Stage 3: SLIP CASING HANGER Step 1: Retrieve Wear Bushing 1. Drill the section to required depth. 2. Make up drill pipe to combination tool and lower it through BOP stack. 3. According the marks, when the combination tool in the CHH, slowly lower the combination tool till it seems to be supported by wear bushing. 4. Rotate the combination tool clockwise until the drill pipe drops approximately 4.5”. This indicates the lift ears of combination tool geared into the slots of wear bushing. 5. Slack off all weight to make sure the combination tool is seated down and rotate the combination tool clockwise 1/4 turn to engage the lift ears of combination tool fully into the slots of wear bushing. 6. Check to ensure all tie down screws have been retracted. 7. Slowly lift the combination tool and wear bushing through BOP stack. 8. Release the wear bushing with combination tool.

Stage 3: SLIP CASING HANGER Step 2: Slip Casing Hanger Clean out CHH. 1.Make up drill pipe to clean-out tool 2.Run the clean-out tool through BOP stack into CHH 3.Jet a high-pressure water to clean the bowl of CHH.

Stage 3: SLIP CASING HANGER Step 2: Slip Casing Hanger Prepare Before running Slip Casing Hanger.. 1.Mark on the casing circle on the basis of the top head face of the casing head housing, lift up the casing about 200mm above the marking.. 2.Clean and inspect surface of casing circle and surface of casing head housing inner bore, make sure that there is not any defect, then coat the butter on the inner bore. 3.Fold the two board on the casing, and then put it on the top head face of casing head housing. 4.Clean the casing hanger which have been removable in advanced, put it on the Ha Fu board and fasten the Ha Fu studs symmetrically. 5.Tight down the slip properly, lift the casing appropriately, ensure it is in the same with the casing head housing, and then remove the Ha Fu board. 6.Slowly put down the casing hanger, meanwhile pay attention to the change of the hook, when the hanging load is reduced to 0, fix the hook and hang the casing to wait for the cementing of the casing.

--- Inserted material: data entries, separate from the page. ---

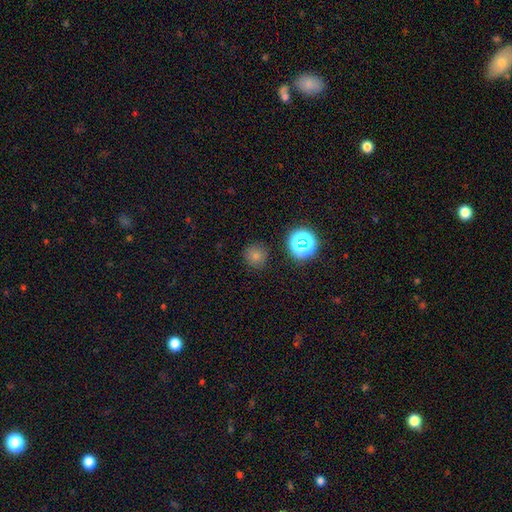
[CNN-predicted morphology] type=smooth (74%); roundness=round (92%); merging=none (87%).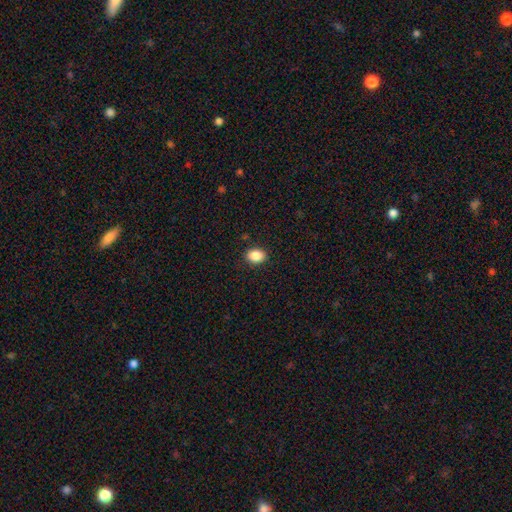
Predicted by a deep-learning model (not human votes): Overall: smooth (88%). How rounded: in between (70%). Merging: none (89%).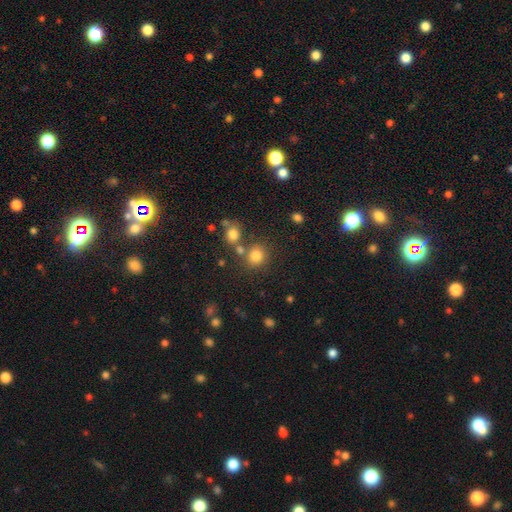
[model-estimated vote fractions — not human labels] A smooth galaxy with no disk features (78%) that is round (81%). Merging: none (67%).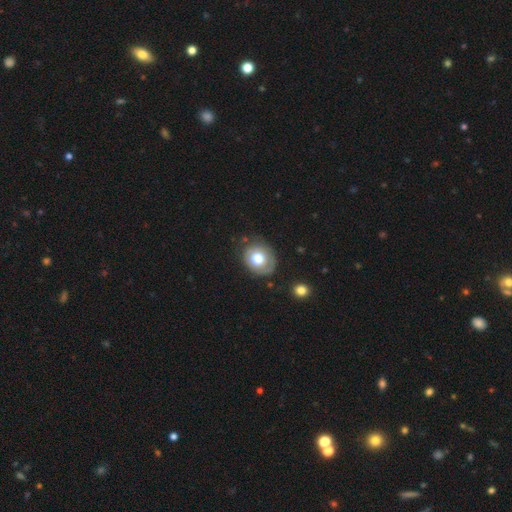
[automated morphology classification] smooth 67%, featured or disk 24%, star or artifact 9%. Down the decision tree: how rounded — round (71%); merging — none (75%).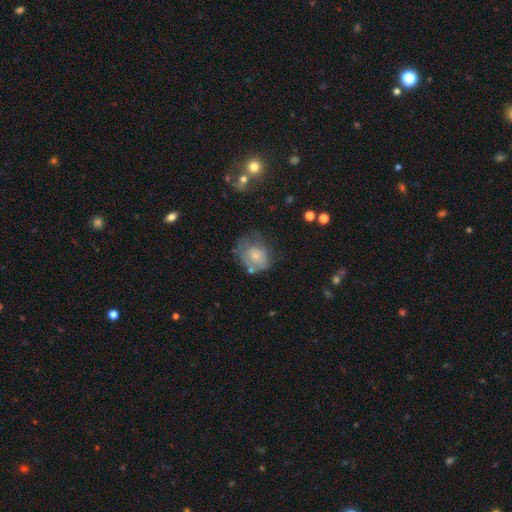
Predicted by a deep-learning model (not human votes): A smooth galaxy with no disk features (57%) that is round (54%). Merging: none (38%).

Stage 3: SLIP CASING HANGER Step 2: Slip Casing Hanger Prepare Before running Slip Casing Hanger.. 7.When the casing is cementing, slowly low down the hook, If the casing hanger is seated on the shoulder successfully, remove the elevator and BOP. 8.Mark on the 150mm of the casing above the basis of head face of casing head housing. 9.Cut down the casing with gas cutting, then polish the top head face of the casing head housing with manual rasping machine, ensure the corner is 30°×10 chamfer. 10.Clean and inspect the ring groove and ring gasket of casing head top head face, ensure that there is not any defect then coated the butter on the ring groove, clean the ring gasket then put it into the ring groove. 11.Top up the hydraulic oil in the cavity of casing head housing, which is helpful for the as below pressure testing job, mean wile coat the butter on the surface of casing.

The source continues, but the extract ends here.